| EXERCISE AIM |
Where does the string "avoir" appear in the records? Copy each line that holds it.

| GIVEN INFORMATION |
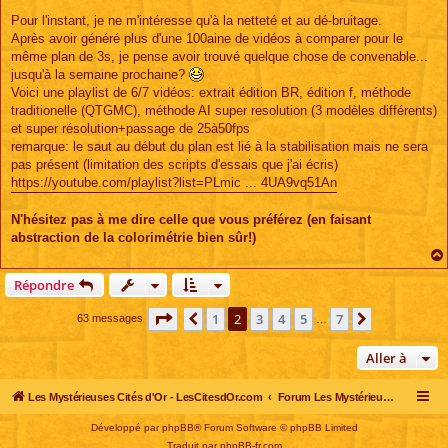
Pour l'instant, je ne m'intéresse qu'à la netteté et au dé-bruitage.
Après avoir généré plus d'une 100aine de vidéos à comparer pour le
même plan de 3s, je pense avoir trouvé quelque chose de convenable...
jusqu'à la semaine prochaine?
Voici une playlist de 6/7 vidéos: extrait édition BR, édition f, méthode
traditionelle (QTGMC), méthode AI super resolution (3 modèles différents)
et super résolution+passage de 25à50fps
remarque: le saut au début du plan est lié à la stabilisation mais ne sera
pas présent (limitation des scripts d'essais que j'ai écris)
https://youtube.com/playlist?list=PLmic ... 4UA9vq51An
N'hésitez pas à me dire celle que vous préférez (en faisant
abstraction de la colorimétrie bien sûr!)
Répondre
Page
2
sur
7
1
2
3
4
5
7
Précédente
Suivante
63 messages
…
Aller à
Les Mystérieuses Cités d'Or - LesCitesdOr.com
Forum Les Mystérieuses Cités d'Or
Développé par
phpBB
® Forum Software © phpBB Limited
Traduit par
phpBB-fr.com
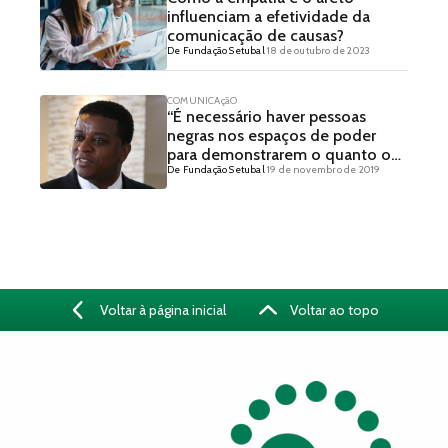
influenciam a efetividade da
comunicação de causas?
De Fundação Setubal
18 de outubro de 2023
COMUNICAçãO
“É necessário haver pessoas
negras nos espaços de poder
para demonstrarem o quanto o
De Fundação Setubal
19 de novembro de 2019
racismo nos afeta, adoece, mata
e limita” – Fundação Tide
Setubal entrevista Marcelo
Carvalho
Voltar à página inicial
Voltar ao topo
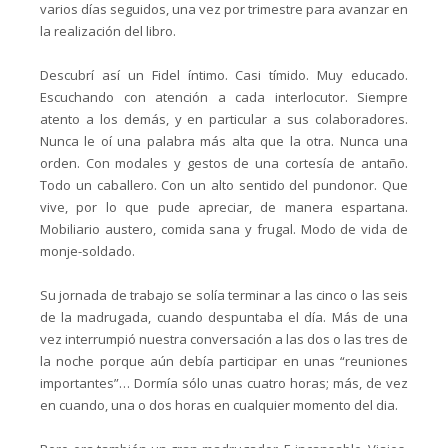
varios días seguidos, una vez por trimestre para avanzar en
la realización del libro.
Descubrí así un Fidel íntimo. Casi tímido. Muy educado.
Escuchando con atención a cada interlocutor. Siempre
atento a los demás, y en particular a sus colaboradores.
Nunca le oí una palabra más alta que la otra. Nunca una
orden. Con modales y gestos de una cortesía de antaño.
Todo un caballero. Con un alto sentido del pundonor. Que
vive, por lo que pude apreciar, de manera espartana.
Mobiliario austero, comida sana y frugal. Modo de vida de
monje-soldado.
Su jornada de trabajo se solía terminar a las cinco o las seis
de la madrugada, cuando despuntaba el día. Más de una
vez interrumpió nuestra conversación a las dos o las tres de
la noche porque aún debía participar en unas “reuniones
importantes”… Dormía sólo unas cuatro horas; más, de vez
en cuando, una o dos horas en cualquier momento del dia.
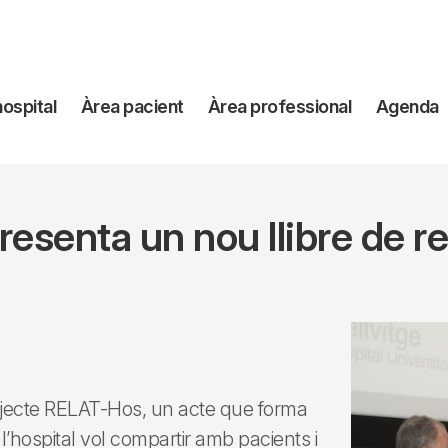
avegación
hospital
Àrea pacient
Àrea professional
Agenda
incipal
presenta un nou llibre de re
projecte RELAT-Hos, un acte que forma
l’hospital vol compartir amb pacients i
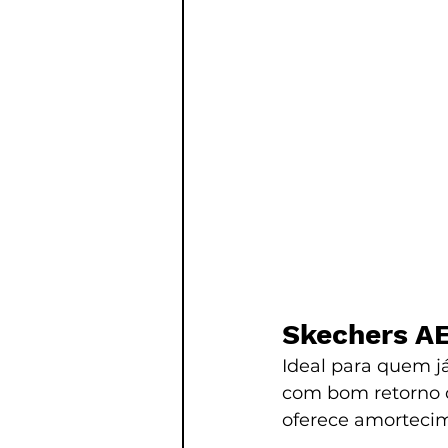
Skechers A
Ideal para quem já
com bom retorno 
oferece amortecim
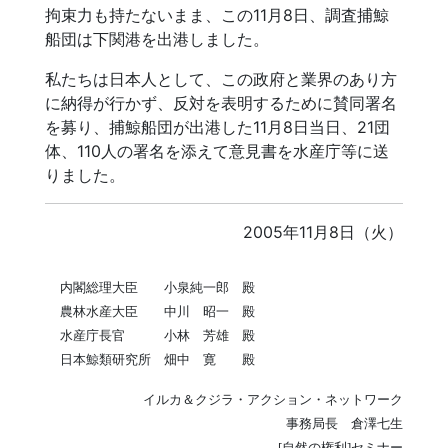
拘束力も持たないまま、この11月8日、調査捕鯨
船団は下関港を出港しました。
私たちは日本人として、この政府と業界のあり方
に納得が行かず、反対を表明するために賛同署名
を募り、捕鯨船団が出港した11月8日当日、21団
体、110人の署名を添えて意見書を水産庁等に送
りました。
2005年11月8日（火）
内閣総理大臣 小泉純一郎 殿
農林水産大臣 中川 昭一 殿
水産庁長官 小林 芳雄 殿
日本鯨類研究所 畑中 寛
殿
イルカ＆クジラ・アクション・ネットワーク
事務局長 倉澤七生
[自然の権利]セミナー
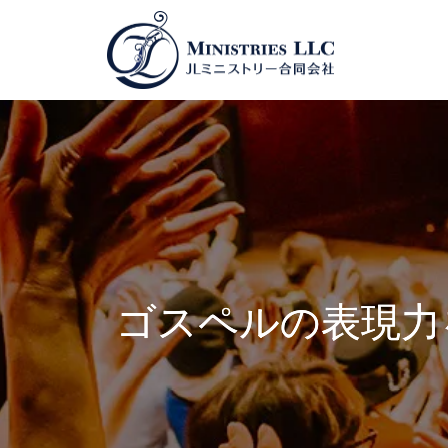
ゴスペルの表現力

| REPLY TO THE EXERCISE |
Après avoir généré plus d'une 100aine de vidéos à comparer pour le
même plan de 3s, je pense avoir trouvé quelque chose de convenable...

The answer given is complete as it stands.